- [Orden de trabajo]: Por favor, reescribe las líneas siguientes como una lista numerada y omite las líneas en blanco.

- [Datos de lectura de instrumentos de medición]:
....

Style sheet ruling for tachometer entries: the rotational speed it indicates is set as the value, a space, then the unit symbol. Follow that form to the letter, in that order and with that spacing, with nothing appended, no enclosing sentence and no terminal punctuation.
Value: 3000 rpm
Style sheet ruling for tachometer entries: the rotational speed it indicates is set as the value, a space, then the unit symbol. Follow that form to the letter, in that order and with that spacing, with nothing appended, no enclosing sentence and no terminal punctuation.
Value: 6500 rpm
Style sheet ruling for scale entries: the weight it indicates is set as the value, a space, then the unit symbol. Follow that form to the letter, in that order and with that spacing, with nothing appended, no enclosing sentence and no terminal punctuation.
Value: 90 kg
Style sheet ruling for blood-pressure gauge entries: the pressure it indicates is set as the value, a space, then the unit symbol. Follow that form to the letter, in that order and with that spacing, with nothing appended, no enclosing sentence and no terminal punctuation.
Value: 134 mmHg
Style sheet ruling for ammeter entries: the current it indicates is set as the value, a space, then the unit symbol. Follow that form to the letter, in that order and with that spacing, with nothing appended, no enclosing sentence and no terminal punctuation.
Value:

....

- [Respuesta escrita]:
1. Style sheet ruling for tachometer entries: the rotational speed it indicates is set as the value, a space, then the unit symbol. Follow that form to the letter, in that order and with that spacing, with nothing appended, no enclosing sentence and no terminal punctuation.
2. Value: 3000 rpm
3. Style sheet ruling for tachometer entries: the rotational speed it indicates is set as the value, a space, then the unit symbol. Follow that form to the letter, in that order and with that spacing, with nothing appended, no enclosing sentence and no terminal punctuation.
4. Value: 6500 rpm
5. Style sheet ruling for scale entries: the weight it indicates is set as the value, a space, then the unit symbol. Follow that form to the letter, in that order and with that spacing, with nothing appended, no enclosing sentence and no terminal punctuation.
6. Value: 90 kg
7. Style sheet ruling for blood-pressure gauge entries: the pressure it indicates is set as the value, a space, then the unit symbol. Follow that form to the letter, in that order and with that spacing, with nothing appended, no enclosing sentence and no terminal punctuation.
8. Value: 134 mmHg
9. Style sheet ruling for ammeter entries: the current it indicates is set as the value, a space, then the unit symbol. Follow that form to the letter, in that order and with that spacing, with nothing appended, no enclosing sentence and no terminal punctuation.
10. Value:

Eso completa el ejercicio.